Fact is, budgetary decisions are made to prop up the non-sports components of World Outgames. In Copenhagen, the volleyball competition brackets were collapsed into what Outsports.com referred to as a "clusterfuck." In the 2013 event in Antwerp, wrestling and martial arts were collapsed into mutual workshops and tournament competition eliminated.

In 2010 I talked with GLISA co-president Julia Applegate about the sports experience provided by the World Outgames. Applegate is a swimmer who spoke warmly of the life-changing experience she had when she competed in the 1998 Gay Games and Amsterdam. I mentioned that in 2009, the World Outgames collapsed the eight wrestlers competing in the tournament into a single round-robin weight class, ranging from a wrestler who weighed about 128 pounds to heavyweights well over 200 pounds. Those are unsafe conditions, which would never be allowed in any other sanctioned event. I mentioned the lack of runners in the road races and swimmers in the pool lanes. She told me she didn't think the unsafe conditions or the reduced competition lowered the sports experience at all. She also said she didn't think less diversity of sports options reduced the sports experience.

The message I get from the World Outgames is that we are just dumb jocks who should shut up while they hold their conferences. Which is not what I got through the Gay Games and its member organizations. Through them I was able to get on a wrestling mat when I was no longer able to run and my kidneys were failing, and I was able to excel as an openly gay athlete, much as I had done in my closeted youth. I was able to make the connections to enable me to coach dozens of young persons of color and dozens of gay, lesbian and transgender athletes – and earn the respect of countless straight athletes.

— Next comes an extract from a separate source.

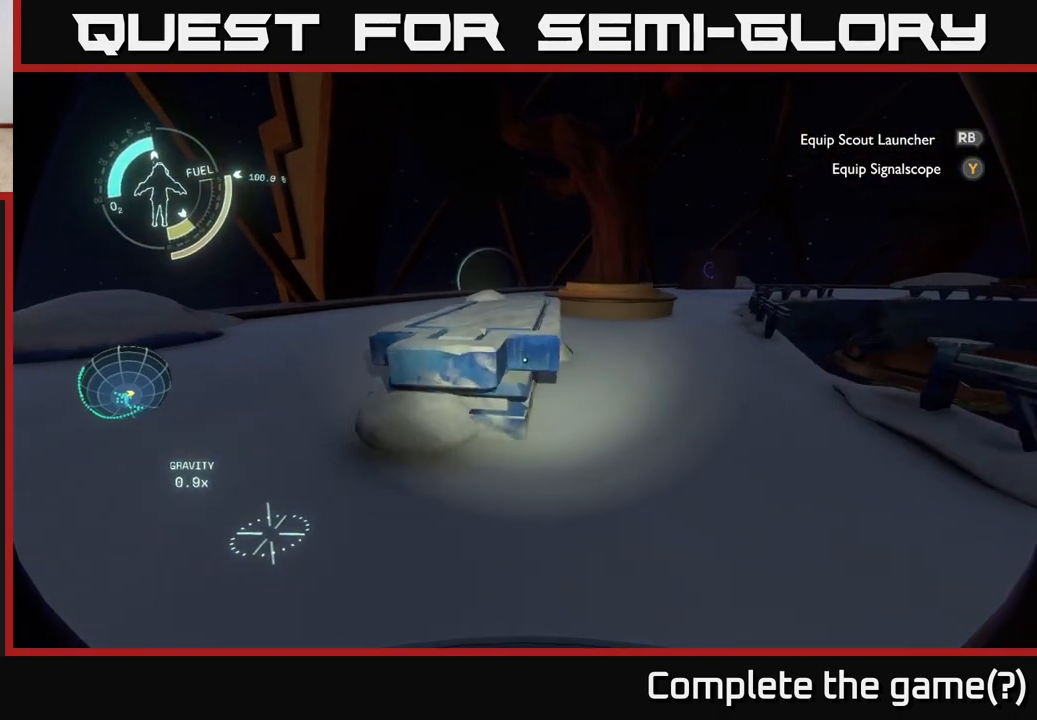
{"buttons": [], "left_stick": "up-right", "right_stick": "left", "events": [[333, "left_stick", "up-right"], [467, "right_stick", "left"]]}
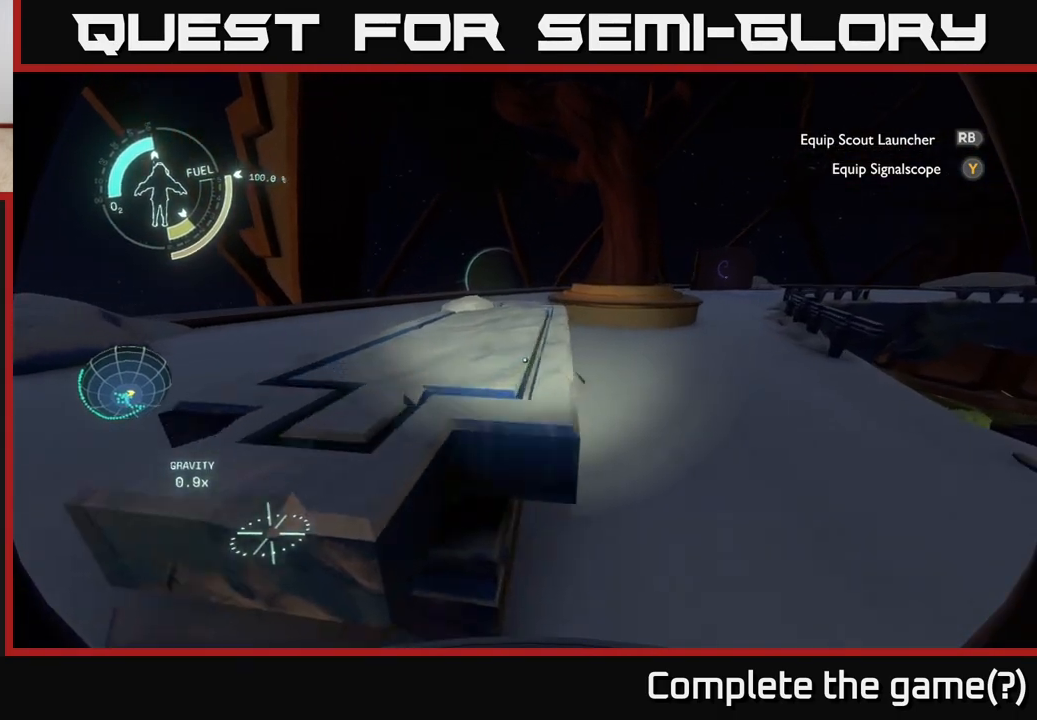
{"buttons": [], "left_stick": "right", "right_stick": "center", "events": [[200, "right_stick", "center"], [317, "left_stick", "right"]]}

At the 2002 Winter Olympics, Kofi Annan, then the secretary-general of the United Nations, said that sports "can play a role in improving the lives of individuals. Not only individuals, but whole communities. The time is right to build on that understanding."

The Gay Games are built on that understanding, and for all their shortcomings, they're the best vehicle of change in sports that we have. They should not let the World Outgames make them lose their focus. It's all about the sports, dammit.